Title: The Good Earth
Author: Pearl S Buck
The Good Earth by Pearl S Buck, first published in 1931, was on the best seller list for two years and won the Pulitzer Prize in 1932. It was regarded as a novel that created a bridge between China and the rest of the world.
Set in the early twentieth century, in an age of political unrest, we travel with the protagonist, Wang Lung, and his wife, O-Lan, through times of prosperity, famine and turmoil. Eventually, they become wealthy landlords themselves. Wang Lung even acquires a concubine. We see how despite remaining untouched by the political movements intellectually, the couple does profit from it. Wang Lung grows prosperous by robbing a rich man off his wealth. The rich man empties his pockets to the peasant in exchange of his life. Wang Lung and O-lan enter the home with the peasant hordes attacking the the rich man, instigated by followers of communists. O-Lan makes off with the jewels. The irony of the situation is that they do not know why they are robbing the man and they use the stolen wealth to recreate the lifestyle of the rich man themselves, back in their own home in the north.
Wang Lung, who started as a poor farmer with good values, is driven by poverty to pocket another man’s wealth for his own. In his world, people are revered for wealth and not for the process of acquisition. When Wang Lung’s son steals meat from a butcher, his mother cooks it. Wang Lung’s protests are feeble and ineffective for at the end he himself steals from a rich man to become wealthy. A rich man is seen as akin to God, untouchable and supreme.
It is a very life-like depiction of China, where even now, the common people are cut off from politics and events happening around the world. They only have access to what the Chineses media projects. The Chinese media continues to be the positive voice of the government. Even now, as through history, people revere wealth and beauty to a very large extent. In Xian, you have the fabulous Huaqing Palace which was created by the Tang Emperor Xuanzong for his beloved Yang Guifei, initially his daughter-in-law and then his favourite concubine and consort. Not only did he marry his son’s wife but they had an excellent life together as he would write verses for her and she would dance to them, according to tourist guides who love to relate this story to visitors like us.

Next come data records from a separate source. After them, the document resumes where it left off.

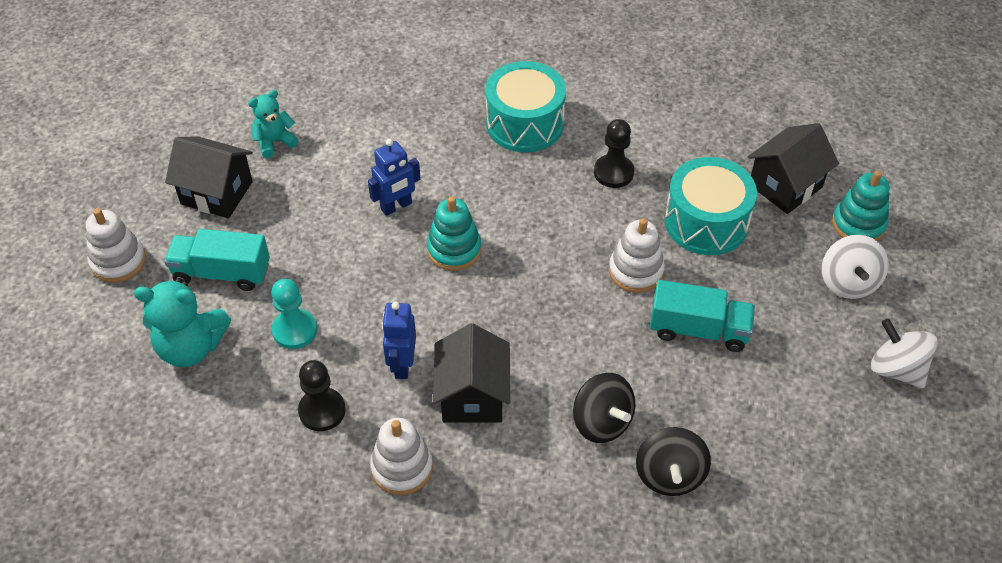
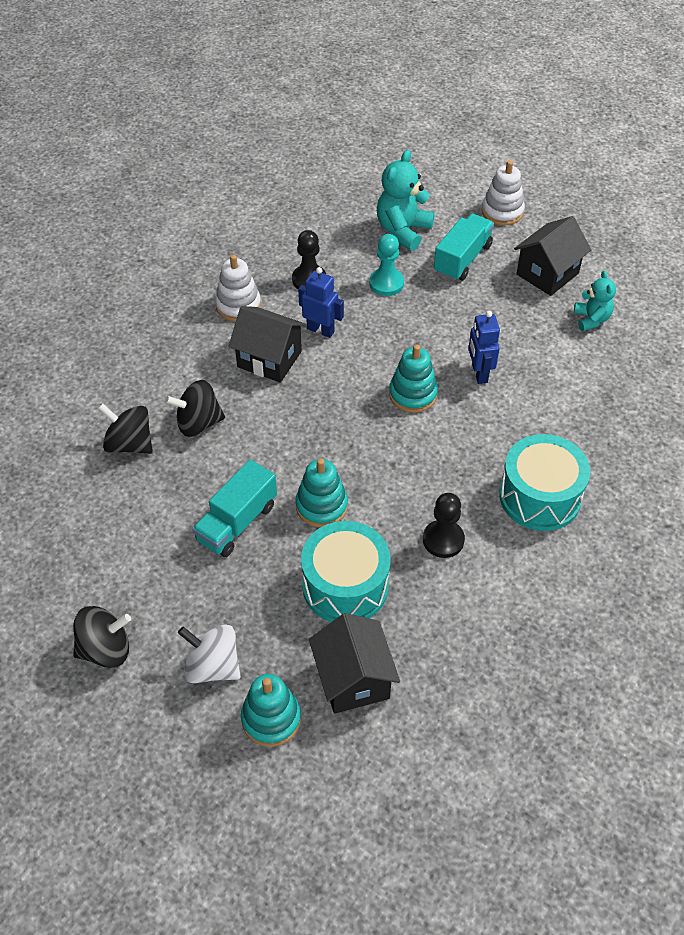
camera: 115 degrees right, 0 degrees up
white stacking toy [609,218,665,293] -> turquoise stacking toy [295,458,348,527]
white spinning top [871,318,938,388] -> black spinning top [73,606,131,668]

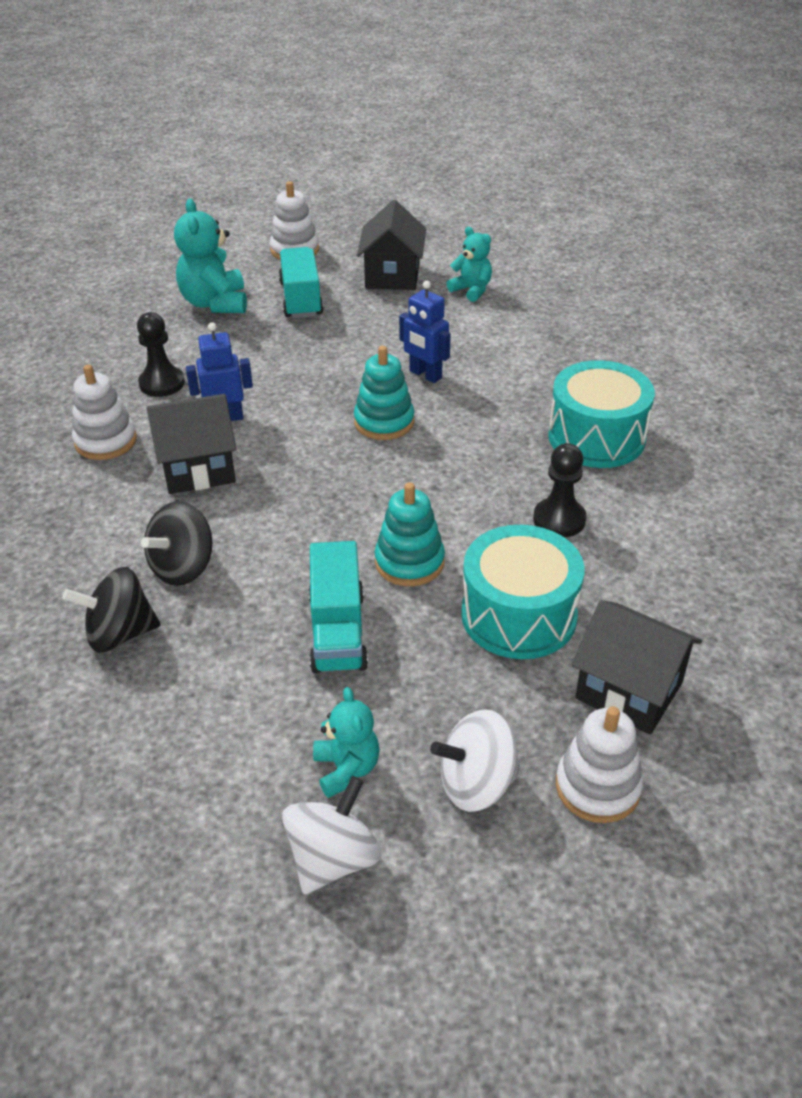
camera: 40 degrees left, 10 degrees down
black spinning top [73,606,131,668] -> white spinning top [282,776,381,895]
turquoise stacking toy [241,674,301,747] -> white stacking toy [556,706,644,823]
turquoise pawn [369,234,404,296] -> none
none -> turquoise teddy bear [313,687,380,798]

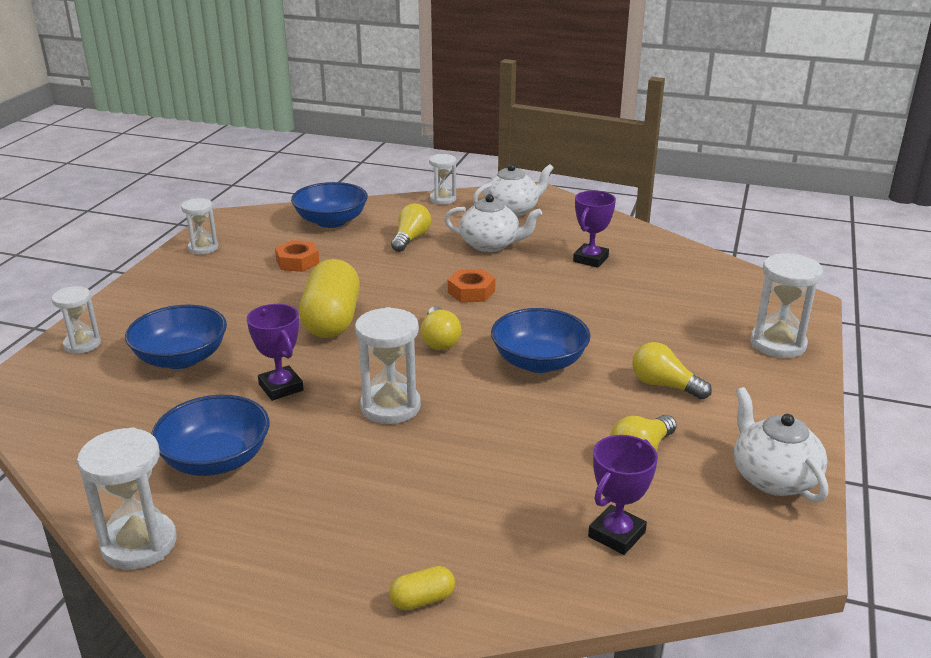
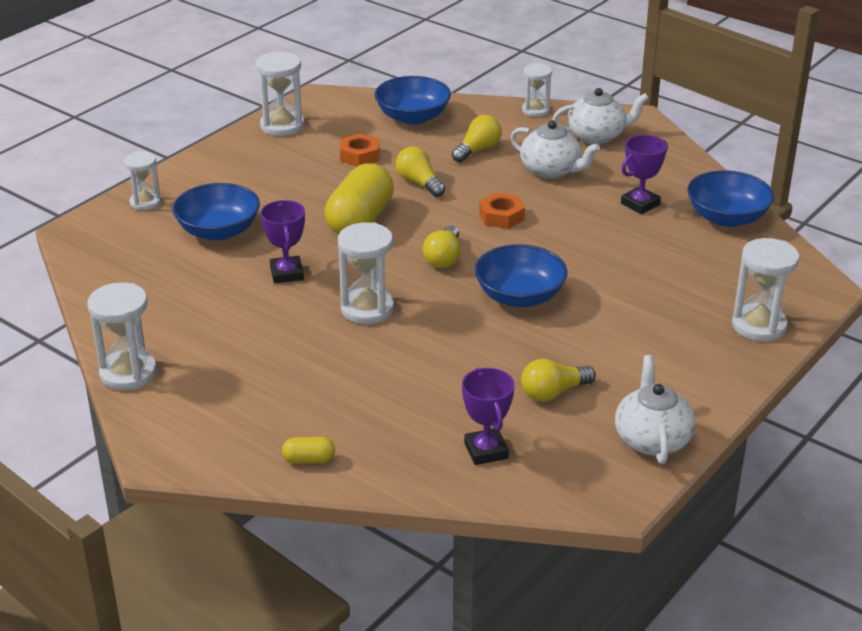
camera: 20 degrees right, 5 degrees up
blue bowl [152,395,269,476] -> blue bowl moved to [687,170,774,227]
white hourglass [181,198,219,254] -> white hourglass [256,51,305,136], size x1.54
purple trophy [588,435,658,555] -> purple trophy turned 75 degrees counterclockwise [462,368,514,465]
yellow light bulb [632,342,712,400] -> yellow light bulb moved to [396,147,445,197]

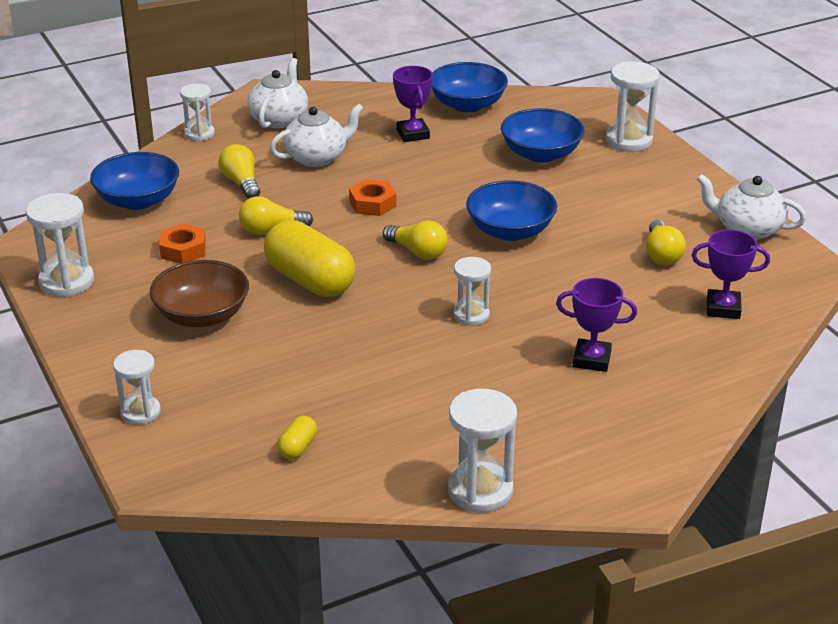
camera: 65 degrees left, 0 degrees up
blue bowl [173,183,260,241] -> blue bowl moved to [501,108,585,163]
purple trophy [260,200,305,284] -> purple trophy moved to [556,278,637,372]
yellow capsule [282,437,335,464] -> yellow capsule moved to [277,416,317,459]
white hourglass [338,222,394,324] -> white hourglass [453,257,491,326], size x0.65
none -> brown bowl [150,260,249,327]

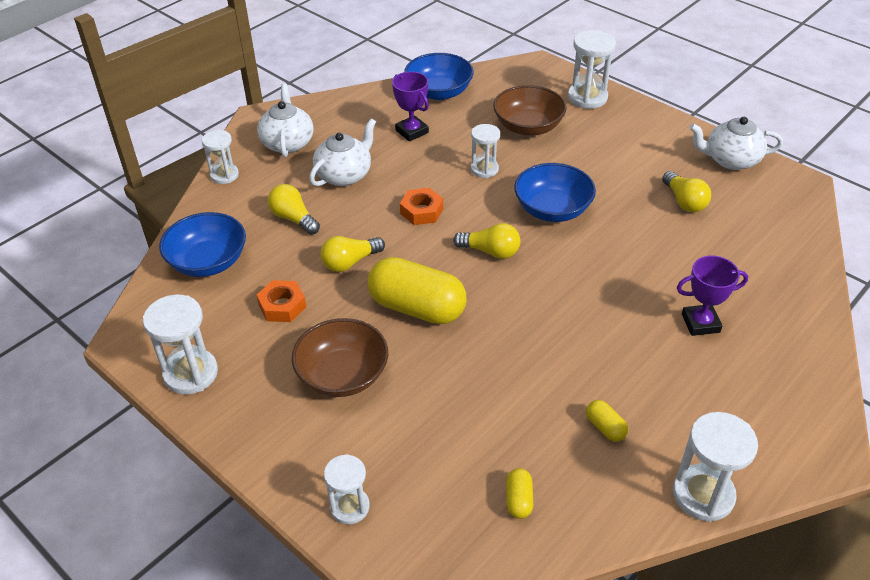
camera: 20 degrees left, 10 degrees up
white hourglass [453,257,491,326] -> white hourglass moved to [471,124,500,178]
blue bowl [501,108,585,163] -> brown bowl [493,85,567,136]
purple trophy [692,230,770,319] -> none
none -> yellow capsule [586,400,628,442]

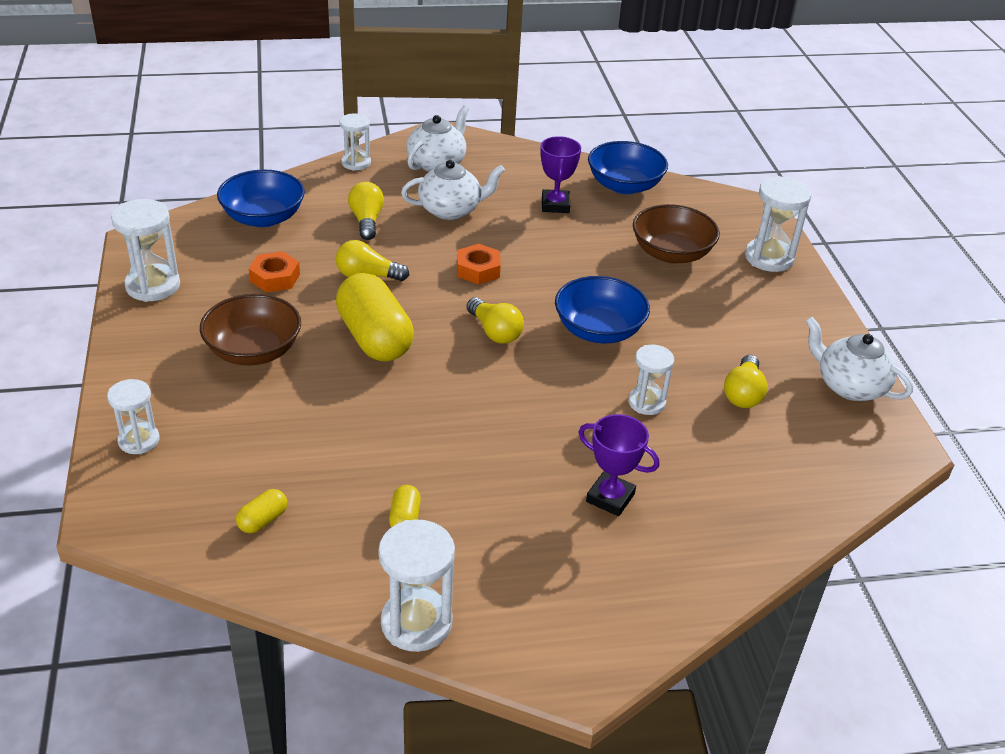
camera: 35 degrees right, 5 degrees down
white hourglass [471,124,500,178] -> white hourglass moved to [628,345,674,415]

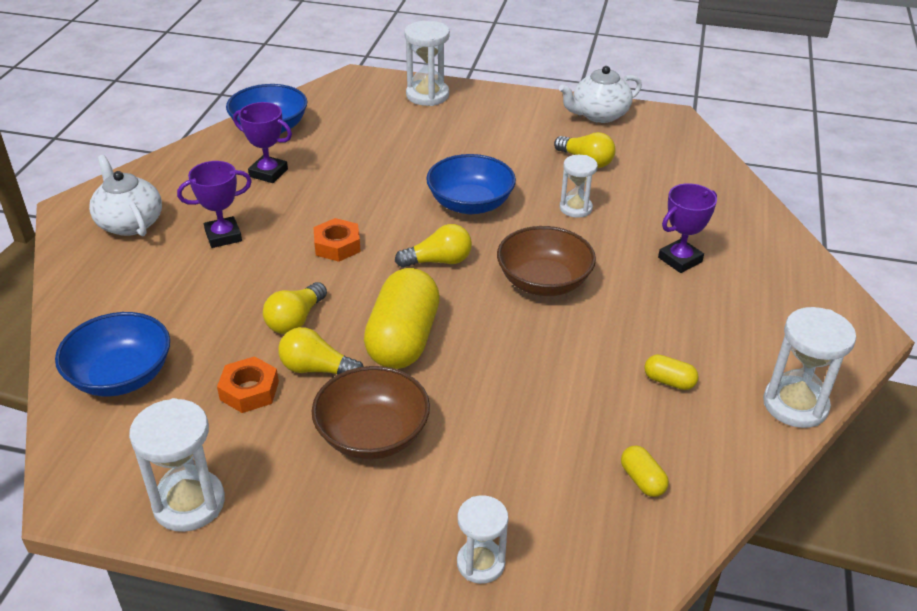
camera: 65 degrees left, 0 degrees up
yellow capsule [336,273,414,362] -> yellow capsule turned 75 degrees counterclockwise [364,268,440,369]
white hourglass [340,113,371,171] -> none
yellow light bulb [348,182,384,240] -> yellow light bulb moved to [278,327,364,375]
white teapot [401,160,505,220] -> purple trophy [177,161,252,248]
brown bowl [633,204,720,264] -> brown bowl moved to [497,226,596,296]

Pearl S Buck grew up in China amidst these values and depicted them to the rest of the world with consummate skill. The story of Wang Lung and his wife are no less realistic than the other stories she has written.
There are things that are in common with Wang Lung and his dad and Scarlett O’Hara and her dad (Gone With the Wind by Margaret Mitchell) …the love of their land, the strength, determination and courage to succeed and make it in this world… All four of them have these values. Both Scarlett and Wang Lung compromise the values they grew up with to fulfil their dreams and ambitions.
Pearl S Buck is not just a lucid writer but she delves into the psyche of the characters she creates. She brings out the drama of the situations really well. I would put The Good Earth as a must read.